##### DATA EXTRACT #####

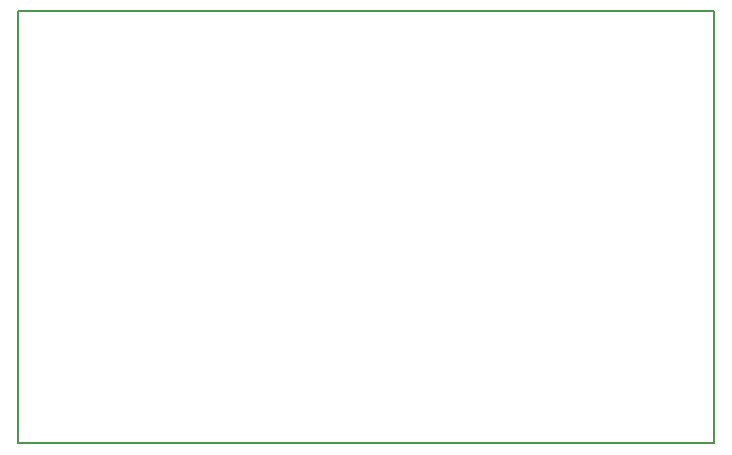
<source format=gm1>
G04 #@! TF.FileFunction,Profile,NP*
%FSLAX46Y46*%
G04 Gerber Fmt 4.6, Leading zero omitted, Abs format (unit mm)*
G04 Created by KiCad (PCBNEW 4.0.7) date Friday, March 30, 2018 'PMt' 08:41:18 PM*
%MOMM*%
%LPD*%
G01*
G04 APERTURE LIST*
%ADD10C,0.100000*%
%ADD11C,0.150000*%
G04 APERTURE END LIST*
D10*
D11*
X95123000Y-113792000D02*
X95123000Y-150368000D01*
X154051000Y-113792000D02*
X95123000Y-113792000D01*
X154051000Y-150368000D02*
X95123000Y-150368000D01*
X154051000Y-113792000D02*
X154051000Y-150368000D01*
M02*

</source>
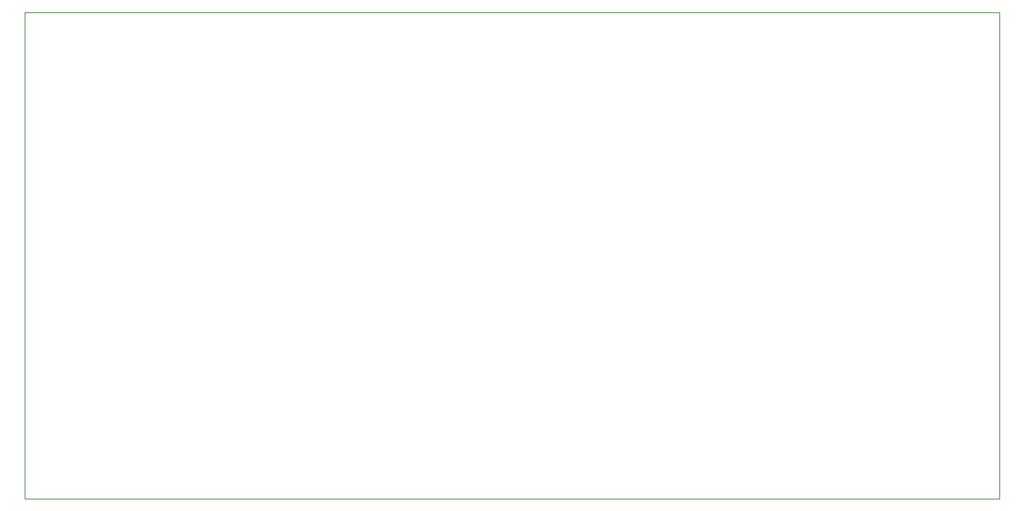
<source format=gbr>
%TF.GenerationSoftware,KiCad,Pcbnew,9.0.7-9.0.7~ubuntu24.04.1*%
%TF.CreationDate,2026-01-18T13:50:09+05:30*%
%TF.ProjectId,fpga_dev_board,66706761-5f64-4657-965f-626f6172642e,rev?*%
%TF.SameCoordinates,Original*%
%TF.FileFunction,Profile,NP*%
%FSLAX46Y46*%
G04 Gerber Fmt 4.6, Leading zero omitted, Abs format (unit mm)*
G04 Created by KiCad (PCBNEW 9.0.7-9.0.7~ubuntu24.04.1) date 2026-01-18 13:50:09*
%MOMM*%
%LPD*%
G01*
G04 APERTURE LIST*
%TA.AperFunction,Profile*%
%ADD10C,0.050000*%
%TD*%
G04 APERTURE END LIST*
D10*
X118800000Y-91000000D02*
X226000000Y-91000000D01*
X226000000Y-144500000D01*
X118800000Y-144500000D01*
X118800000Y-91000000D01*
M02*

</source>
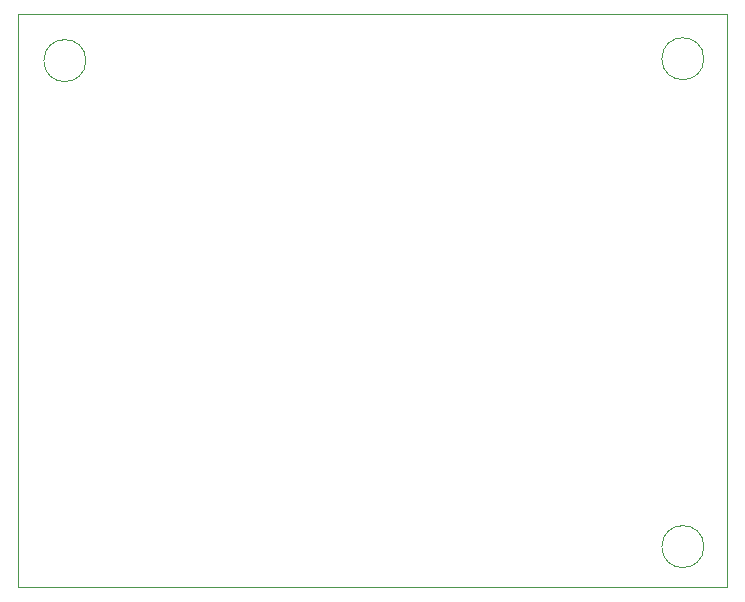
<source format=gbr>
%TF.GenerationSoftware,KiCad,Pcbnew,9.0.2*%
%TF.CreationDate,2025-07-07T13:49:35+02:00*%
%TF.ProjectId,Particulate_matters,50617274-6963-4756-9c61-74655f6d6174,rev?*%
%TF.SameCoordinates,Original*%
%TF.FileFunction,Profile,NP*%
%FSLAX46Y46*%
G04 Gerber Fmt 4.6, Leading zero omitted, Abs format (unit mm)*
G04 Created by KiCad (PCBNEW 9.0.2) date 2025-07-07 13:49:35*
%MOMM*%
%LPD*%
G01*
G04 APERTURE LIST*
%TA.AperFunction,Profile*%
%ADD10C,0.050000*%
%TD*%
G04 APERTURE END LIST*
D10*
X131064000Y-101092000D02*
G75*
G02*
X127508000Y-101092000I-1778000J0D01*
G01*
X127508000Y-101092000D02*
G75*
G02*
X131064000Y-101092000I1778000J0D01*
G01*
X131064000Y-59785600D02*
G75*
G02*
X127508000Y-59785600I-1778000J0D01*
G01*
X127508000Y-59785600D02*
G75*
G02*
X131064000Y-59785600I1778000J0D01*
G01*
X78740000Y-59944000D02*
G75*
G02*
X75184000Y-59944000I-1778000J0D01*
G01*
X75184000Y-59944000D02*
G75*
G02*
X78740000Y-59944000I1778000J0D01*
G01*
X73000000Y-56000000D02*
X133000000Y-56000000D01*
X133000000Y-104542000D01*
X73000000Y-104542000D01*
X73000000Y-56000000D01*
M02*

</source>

#####

> **WRITTEN TASK**
All entries above are to be restated exactly, with every image omitted.

> **TASK RESULT**
<source format=gm1>
G04 #@! TF.FileFunction,Profile,NP*
%FSLAX46Y46*%
G04 Gerber Fmt 4.6, Leading zero omitted, Abs format (unit mm)*
G04 Created by KiCad (PCBNEW 4.0.7) date Friday, March 30, 2018 'PMt' 08:41:18 PM*
%MOMM*%
%LPD*%
G01*
G04 APERTURE LIST*
%ADD10C,0.100000*%
%ADD11C,0.150000*%
G04 APERTURE END LIST*
D10*
D11*
X95123000Y-113792000D02*
X95123000Y-150368000D01*
X154051000Y-113792000D02*
X95123000Y-113792000D01*
X154051000Y-150368000D02*
X95123000Y-150368000D01*
X154051000Y-113792000D02*
X154051000Y-150368000D01*
M02*

</source>
<source format=gbr>
%TF.GenerationSoftware,KiCad,Pcbnew,9.0.7-9.0.7~ubuntu24.04.1*%
%TF.CreationDate,2026-01-18T13:50:09+05:30*%
%TF.ProjectId,fpga_dev_board,66706761-5f64-4657-965f-626f6172642e,rev?*%
%TF.SameCoordinates,Original*%
%TF.FileFunction,Profile,NP*%
%FSLAX46Y46*%
G04 Gerber Fmt 4.6, Leading zero omitted, Abs format (unit mm)*
G04 Created by KiCad (PCBNEW 9.0.7-9.0.7~ubuntu24.04.1) date 2026-01-18 13:50:09*
%MOMM*%
%LPD*%
G01*
G04 APERTURE LIST*
%TA.AperFunction,Profile*%
%ADD10C,0.050000*%
%TD*%
G04 APERTURE END LIST*
D10*
X118800000Y-91000000D02*
X226000000Y-91000000D01*
X226000000Y-144500000D01*
X118800000Y-144500000D01*
X118800000Y-91000000D01*
M02*

</source>
<source format=gbr>
%TF.GenerationSoftware,KiCad,Pcbnew,9.0.2*%
%TF.CreationDate,2025-07-07T13:49:35+02:00*%
%TF.ProjectId,Particulate_matters,50617274-6963-4756-9c61-74655f6d6174,rev?*%
%TF.SameCoordinates,Original*%
%TF.FileFunction,Profile,NP*%
%FSLAX46Y46*%
G04 Gerber Fmt 4.6, Leading zero omitted, Abs format (unit mm)*
G04 Created by KiCad (PCBNEW 9.0.2) date 2025-07-07 13:49:35*
%MOMM*%
%LPD*%
G01*
G04 APERTURE LIST*
%TA.AperFunction,Profile*%
%ADD10C,0.050000*%
%TD*%
G04 APERTURE END LIST*
D10*
X131064000Y-101092000D02*
G75*
G02*
X127508000Y-101092000I-1778000J0D01*
G01*
X127508000Y-101092000D02*
G75*
G02*
X131064000Y-101092000I1778000J0D01*
G01*
X131064000Y-59785600D02*
G75*
G02*
X127508000Y-59785600I-1778000J0D01*
G01*
X127508000Y-59785600D02*
G75*
G02*
X131064000Y-59785600I1778000J0D01*
G01*
X78740000Y-59944000D02*
G75*
G02*
X75184000Y-59944000I-1778000J0D01*
G01*
X75184000Y-59944000D02*
G75*
G02*
X78740000Y-59944000I1778000J0D01*
G01*
X73000000Y-56000000D02*
X133000000Y-56000000D01*
X133000000Y-104542000D01*
X73000000Y-104542000D01*
X73000000Y-56000000D01*
M02*

</source>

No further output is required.